- [Things to do]:
**A)** In the Kotlin and Java piece, on which two goals of software engineering does Kotlin have the distinct edge?
**B)** Rewrite all the records with "sub-region" replaced by "county" and every other part unchanged. Leave the pictures out of your answer.

- [Passage given]:
━━━━━━━━━━━━━━━━━━━━━━━━━━━━━━

Why Kotlin and not Java?
Let me tell you 2 great reasons why you should get into Kotlin. I’m a Sun Certified Programmer for the Java 2 Platform, I even have the badge and certificate to prove it, but that was all long ago. Java was quite exciting when it came out and of course there is a huge volume of Java code, and it remains a popular general purpose language. But the age of Java is really beginning to show — so what of Kotlin?
Why would I suggest you abandon Java in favour of Kotlin, or even Scala? There are quite a few reasons to make the jump. Transitioning to functional Scala properly is a huge step, but the step to Kotlin is much easier. Some IDEs will even help you transform existing Java code straight to Kotlin, but you will probably find snags if you do that, it’s better to develop in Kotlin from scratch.
Java syntax is verbose, Kotlin is elegant by comparison, functions are also first class citizens in Kotlin, and Kotlin supports immutable reference assignments and tail recursion — Scala also has these benefits. There are already plenty of articles you can Google to find out more about the pros and cons of Java vs Kotlin* which I will not dig into here, because all else being equal, Kotlin is the superior language.
*suggested reading; Comparison to Java (Kotlinlang), Java vs. Kotlin (Baeldung)
The goals of software engineering are to produce software that is; 1) maintainable, 2) dependable, 3) efficient and 4) usable. Kotlin has the distinct edge on the first 2 points, and this is BIG!

━━━━━━━━━━━━━━━━━━━━━━━━━━━━━━

- [Extracted entries]:
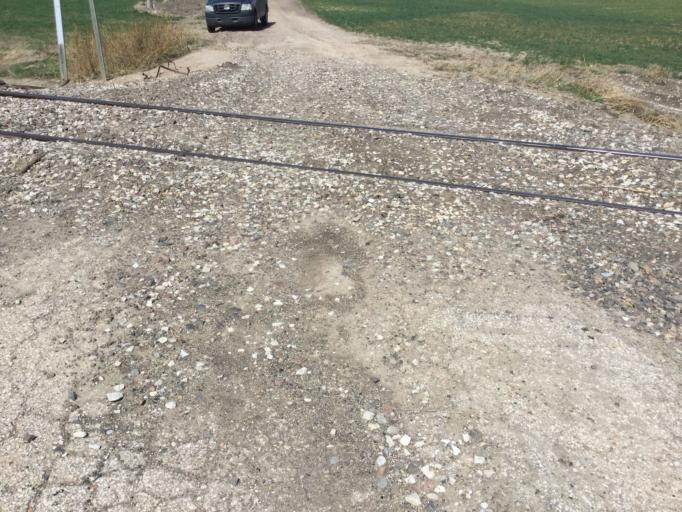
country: US
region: Kansas
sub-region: Barton County
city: Great Bend
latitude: 38.4278
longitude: -98.9039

━━━━━━━━━━━━━━━━━━━━━━━━━━━━━━

- [Solved tasks]:
**A)** Kotlin has the edge on producing software that is maintainable and dependable.

**B)**
country: US
region: Kansas
county: Barton County
city: Great Bend
latitude: 38.4278
longitude: -98.9039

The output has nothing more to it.